Positioning uncertainties (k = 1) for different TLD positions in intensity-modulated radiotherapy (IMRT) and volumetric modulated arc therapy (VMAT) irradiations.

Positioning uncertainty	Penumbra	Out-of-field	Far out-of-field
	6 < d ≤ 12	12 < d ≤ 40	d > 40
IMRT	6.0%	2.0%	<0.1%
VMAT	8.0%	2.5%	<0.1%

Distance d to isocenter is expressed in centimeters.

Finally, the uncertainty on the linac dose delivery was estimated to be smaller than 2%. This is the maximum variation allowed by the Swiss authorities. This uncertainty is verified by daily and weekly measurements and eventual adjustments of the linac output if necessary. This 2% value is a very conservative estimate of the uncertainty as, in reality, the linac output is more precise. The treatment plans were delivered for the measurements at the same day to keep the linac output variations minimal.

The combined uncertainty was calculated as the square-root of the linear sum of squared standard uncertainties from , . The final results of TLD detectors’ uncertainties for both IMRT and VMAT are shown in .

Table 3

Total estimated uncertainties (k = 1) for different thermoluminescent dosimeter positions in intensity-modulated radiotherapy (IMRT) and volumetric modulated arc therapy (VMAT) irradiations.

Total uncertainty	Penumbra	Out-of-field	Far out-of-field
	6 < d ≤ 12	12 < d ≤ 40	d > 40
IMRT	17%	16%	16%
VMAT	18%	16%	16%

Distance d to isocenter is expressed in centimeters.

Table 4

Average relative discrepancies between the computed and experimental dose in the three regions defined for both intensity-modulated radiotherapy (IMRT) and volumetric modulated arc therapy (VMAT) irradiations.

Modality, Comparison	Penumbra	Out-of-field	Far out-of-field
	6 < d ≤ 12	12 < d ≤ 40	d > 40
IMRT, PRIMO–experiment	−27%	−13%	−18%
IMRT, analytical–experiment	14%	−14%	−38%
IMRT, analytical–PRIMO	56%	3%	−24%
VMAT, PRIMO–experiment	−27%	−20%	42%
VMAT, analytical–experiment	−44%	−48%	10%
VMAT, analytical–PRIMO	−24%	−35%	−23%

For comparisons with experimental data, the measurements are taken as the reference data set. In the comparisons between the analytical method and PRIMO, the latter is taken as reference.

[Stored items]
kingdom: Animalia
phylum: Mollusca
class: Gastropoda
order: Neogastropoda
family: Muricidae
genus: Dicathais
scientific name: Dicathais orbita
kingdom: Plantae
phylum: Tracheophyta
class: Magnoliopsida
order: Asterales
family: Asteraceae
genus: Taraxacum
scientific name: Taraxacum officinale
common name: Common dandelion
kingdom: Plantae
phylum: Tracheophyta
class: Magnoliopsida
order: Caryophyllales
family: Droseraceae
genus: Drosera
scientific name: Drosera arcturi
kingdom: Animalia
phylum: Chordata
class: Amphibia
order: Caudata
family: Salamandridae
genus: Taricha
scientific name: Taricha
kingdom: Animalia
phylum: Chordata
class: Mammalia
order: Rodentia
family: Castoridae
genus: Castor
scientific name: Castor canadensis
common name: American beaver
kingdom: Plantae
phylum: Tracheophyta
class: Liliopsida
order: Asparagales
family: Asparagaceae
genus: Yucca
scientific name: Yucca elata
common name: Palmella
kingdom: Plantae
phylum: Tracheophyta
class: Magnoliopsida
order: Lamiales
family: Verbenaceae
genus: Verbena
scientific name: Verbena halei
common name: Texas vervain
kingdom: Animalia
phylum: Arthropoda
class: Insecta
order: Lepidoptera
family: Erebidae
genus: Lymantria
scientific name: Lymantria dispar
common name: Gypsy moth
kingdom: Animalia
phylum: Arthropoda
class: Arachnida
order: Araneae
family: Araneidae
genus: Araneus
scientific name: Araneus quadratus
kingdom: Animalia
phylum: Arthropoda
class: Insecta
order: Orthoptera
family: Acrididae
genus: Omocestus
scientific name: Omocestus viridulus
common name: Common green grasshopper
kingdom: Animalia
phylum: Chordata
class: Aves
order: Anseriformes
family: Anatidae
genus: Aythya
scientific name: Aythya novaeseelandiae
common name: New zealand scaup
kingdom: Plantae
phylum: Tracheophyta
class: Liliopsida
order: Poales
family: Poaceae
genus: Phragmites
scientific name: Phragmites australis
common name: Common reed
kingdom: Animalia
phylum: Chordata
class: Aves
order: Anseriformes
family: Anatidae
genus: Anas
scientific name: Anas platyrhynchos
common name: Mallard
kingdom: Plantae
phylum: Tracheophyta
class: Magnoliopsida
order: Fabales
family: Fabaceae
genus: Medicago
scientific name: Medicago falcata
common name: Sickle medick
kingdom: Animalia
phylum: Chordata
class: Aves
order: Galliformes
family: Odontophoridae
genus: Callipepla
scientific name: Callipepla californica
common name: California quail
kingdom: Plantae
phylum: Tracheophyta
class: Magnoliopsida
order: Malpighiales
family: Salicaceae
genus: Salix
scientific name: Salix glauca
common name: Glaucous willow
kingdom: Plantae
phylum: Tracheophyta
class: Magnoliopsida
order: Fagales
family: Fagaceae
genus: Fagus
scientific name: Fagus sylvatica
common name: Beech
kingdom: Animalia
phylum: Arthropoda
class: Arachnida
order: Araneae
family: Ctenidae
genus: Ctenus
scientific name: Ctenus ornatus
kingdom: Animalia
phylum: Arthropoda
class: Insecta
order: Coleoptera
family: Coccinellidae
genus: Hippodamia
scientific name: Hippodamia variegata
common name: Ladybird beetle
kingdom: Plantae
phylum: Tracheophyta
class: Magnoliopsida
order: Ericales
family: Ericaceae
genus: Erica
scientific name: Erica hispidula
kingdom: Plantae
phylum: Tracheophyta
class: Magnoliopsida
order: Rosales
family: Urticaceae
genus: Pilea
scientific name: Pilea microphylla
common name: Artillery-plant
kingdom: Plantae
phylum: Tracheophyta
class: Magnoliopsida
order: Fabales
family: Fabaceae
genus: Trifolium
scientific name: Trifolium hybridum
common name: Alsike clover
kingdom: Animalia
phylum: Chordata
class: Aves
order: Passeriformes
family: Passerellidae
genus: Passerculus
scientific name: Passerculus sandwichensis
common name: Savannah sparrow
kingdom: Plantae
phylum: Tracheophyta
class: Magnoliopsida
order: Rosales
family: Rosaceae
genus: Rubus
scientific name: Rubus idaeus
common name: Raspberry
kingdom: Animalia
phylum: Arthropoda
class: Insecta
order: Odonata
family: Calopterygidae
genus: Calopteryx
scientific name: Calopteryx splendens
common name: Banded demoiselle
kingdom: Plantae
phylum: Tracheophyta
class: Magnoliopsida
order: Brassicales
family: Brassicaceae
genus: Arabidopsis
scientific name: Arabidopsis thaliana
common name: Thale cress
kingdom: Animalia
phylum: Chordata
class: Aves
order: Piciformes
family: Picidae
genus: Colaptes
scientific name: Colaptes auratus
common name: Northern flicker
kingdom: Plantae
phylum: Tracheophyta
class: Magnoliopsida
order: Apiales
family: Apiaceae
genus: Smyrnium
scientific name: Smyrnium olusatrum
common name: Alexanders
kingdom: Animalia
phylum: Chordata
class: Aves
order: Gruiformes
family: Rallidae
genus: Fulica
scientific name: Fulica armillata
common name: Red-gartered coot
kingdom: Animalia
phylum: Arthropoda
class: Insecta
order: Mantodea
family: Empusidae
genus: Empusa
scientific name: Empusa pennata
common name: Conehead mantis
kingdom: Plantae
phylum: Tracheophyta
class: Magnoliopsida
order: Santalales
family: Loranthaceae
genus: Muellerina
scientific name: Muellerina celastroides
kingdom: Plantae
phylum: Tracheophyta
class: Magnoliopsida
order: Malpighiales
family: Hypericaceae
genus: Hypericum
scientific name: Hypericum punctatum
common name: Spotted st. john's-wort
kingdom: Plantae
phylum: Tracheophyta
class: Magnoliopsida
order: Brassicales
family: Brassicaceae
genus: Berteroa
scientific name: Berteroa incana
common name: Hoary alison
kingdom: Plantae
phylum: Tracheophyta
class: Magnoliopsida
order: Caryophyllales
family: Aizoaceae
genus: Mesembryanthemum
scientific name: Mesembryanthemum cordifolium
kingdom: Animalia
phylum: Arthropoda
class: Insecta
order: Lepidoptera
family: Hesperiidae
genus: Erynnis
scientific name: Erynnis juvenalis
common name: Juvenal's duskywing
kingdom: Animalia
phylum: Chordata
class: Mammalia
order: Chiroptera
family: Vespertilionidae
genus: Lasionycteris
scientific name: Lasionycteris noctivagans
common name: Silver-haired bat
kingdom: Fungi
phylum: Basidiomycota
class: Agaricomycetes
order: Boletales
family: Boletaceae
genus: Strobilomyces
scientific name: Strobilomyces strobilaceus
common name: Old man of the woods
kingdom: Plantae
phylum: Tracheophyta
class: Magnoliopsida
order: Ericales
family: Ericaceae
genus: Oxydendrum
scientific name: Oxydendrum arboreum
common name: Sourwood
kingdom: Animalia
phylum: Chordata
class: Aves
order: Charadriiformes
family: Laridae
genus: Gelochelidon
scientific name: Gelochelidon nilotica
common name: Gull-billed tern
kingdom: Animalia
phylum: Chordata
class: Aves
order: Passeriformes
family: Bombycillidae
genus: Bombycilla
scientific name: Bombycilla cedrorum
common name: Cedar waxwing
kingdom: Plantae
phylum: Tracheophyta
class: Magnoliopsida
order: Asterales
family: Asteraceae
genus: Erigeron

Work instructions: Reproduce the passage of the radiotherapy uncertainty text above, starting with "The combined uncertainty" and going on through "are shown in .".

Written answer:
The combined uncertainty was calculated as the square-root of the linear sum of squared standard uncertainties from , . The final results of TLD detectors’ uncertainties for both IMRT and VMAT are shown in .